Time May Change Me: David Bowie and Omikron: The Nomad Soul
This piece first ran in August 2014.
Every time I thought I’d got it made / It seemed the taste / was not so sweet—David Bowie, “Changes,” Hunky Dory, 1971
We’ll all be right, we’ll all be right / We’ll all be right in the now—David Bowie, “We All Go Through,” Omikron: The Nomad Soul Soundtrack, 1999
A redheaded guy with a too-spherical face and extremely widely-set eyes jumps through a pixelated hurricane of a portal and immediately starts in with a fast-paced, confusing speech about transferring my soul into his body in order to enter his dimension and perform some urgent mission. After what seems like an intentionally vague cut-scene featuring both a monster and a bipedal robot, I am knocked several feet by one of countless identical hovercars, losing about eighty percent of my health.
So began my attempt to revisit Omikron, a half-written symphony of a virtual city and a nearly impressive failure of a videogame.

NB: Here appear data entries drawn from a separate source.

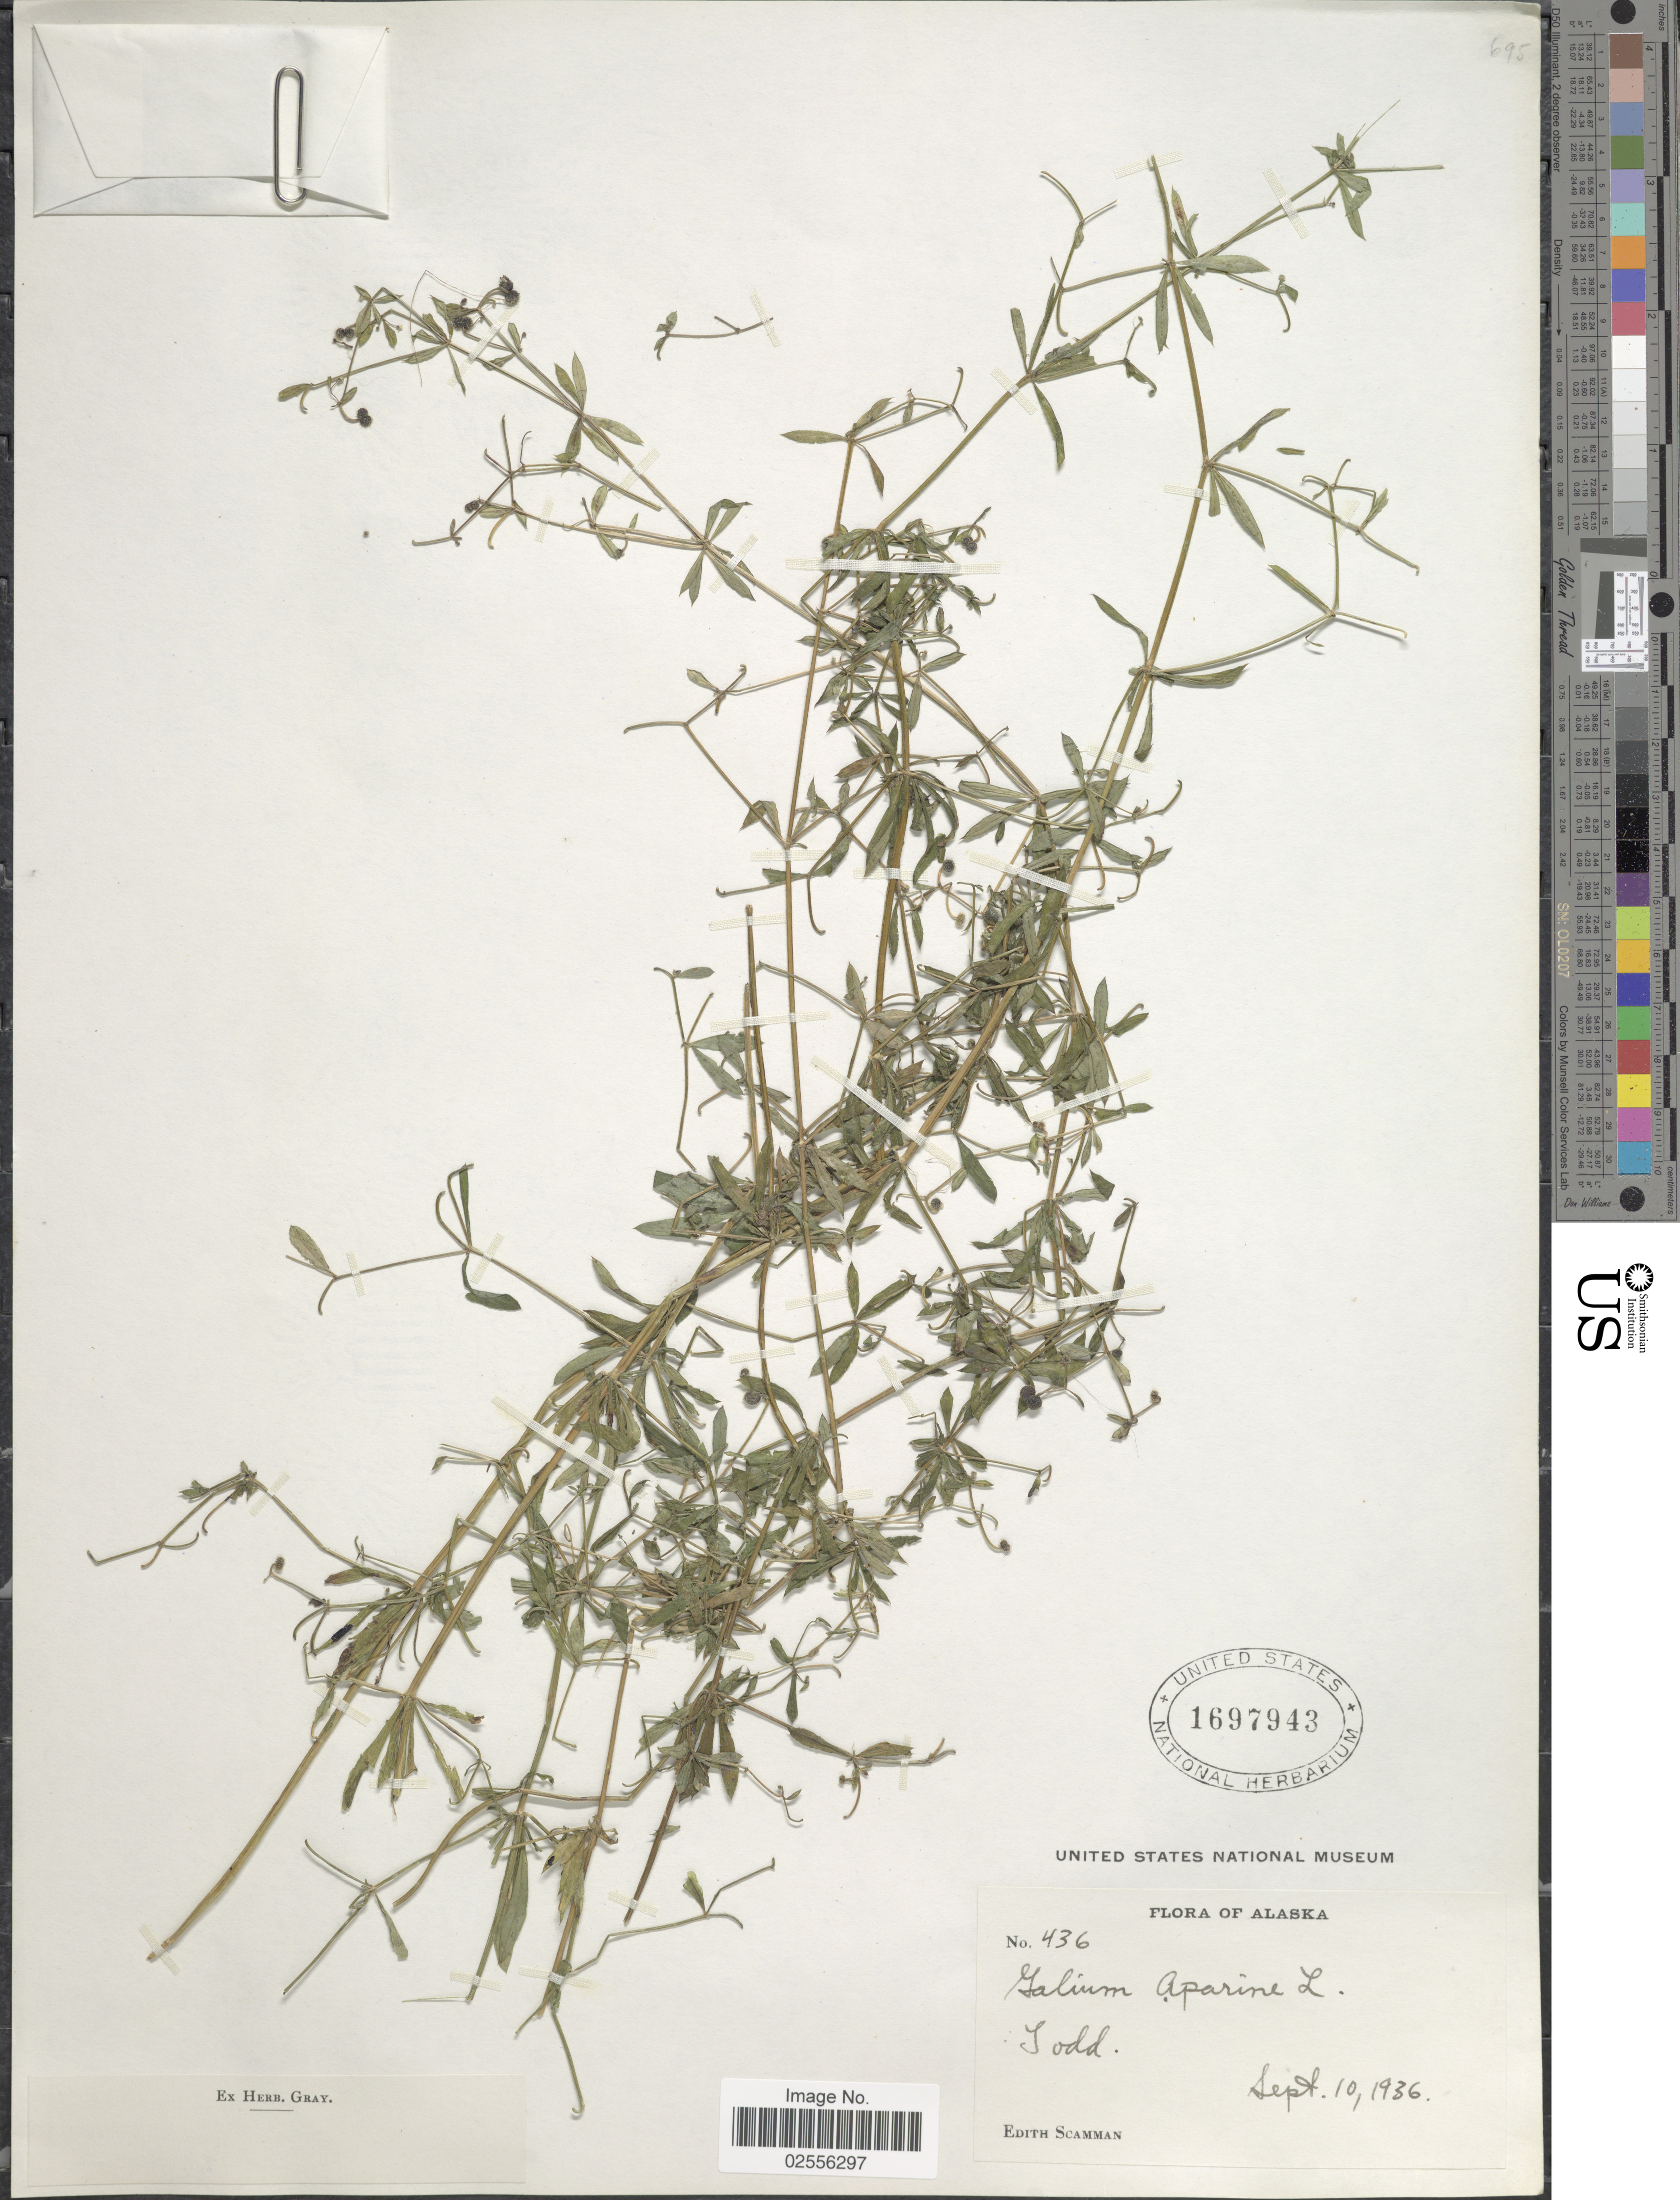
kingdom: Plantae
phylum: Tracheophyta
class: Magnoliopsida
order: Gentianales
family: Rubiaceae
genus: Galium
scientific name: Galium aparine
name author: L.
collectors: E. Scamman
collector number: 436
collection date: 1936-09-10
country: United States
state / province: Alaska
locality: Todd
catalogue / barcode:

One of Omikron’s most touted features was the inclusion of three styles of play: third-person adventuring, head-to-head fighting and first-person shooting. Each is broken in its own elegant, low-level way. Omikron’s most significant in-game text, including municipal signs, is set in a typeface that is part stereotypical Egyptian script, part Mr. Saturn from Earthbound, and nearly unreadable. The city’s curiously plentiful bikini-clad asses are rendered angular and unconvincing, even by the standards of the day. Omikron’s status as a police state is the crux of the game’s first act, but the security at the city’s police headquarters can be entirely circumvented using a drugged cup of coffee and a pornographic magazine.
All of the above points were lost on me in 2002, during my first tour of Omikron. I was stuck whiling away summer vacation at my parents’ house, and my copy of Omikron was less a collection of bugs and half-baked ideas and more a decent-sized well of things to do that weren’t eating snacks, trying (with moderate success) to fool myself into liking the era’s lunk-headed brand of straight edge hardcore, or talking to internet friends. In fact, I enjoyed the game so much that I bestowed upon it the greatest honor available to me at the time: A couple of weeks later I rented it a second time in order to finish it. Almost exactly 12 years later, it appeared on a GOG sale and effortlessly coaxed a nostalgia-coated tenner out of my imaginary digital wallet.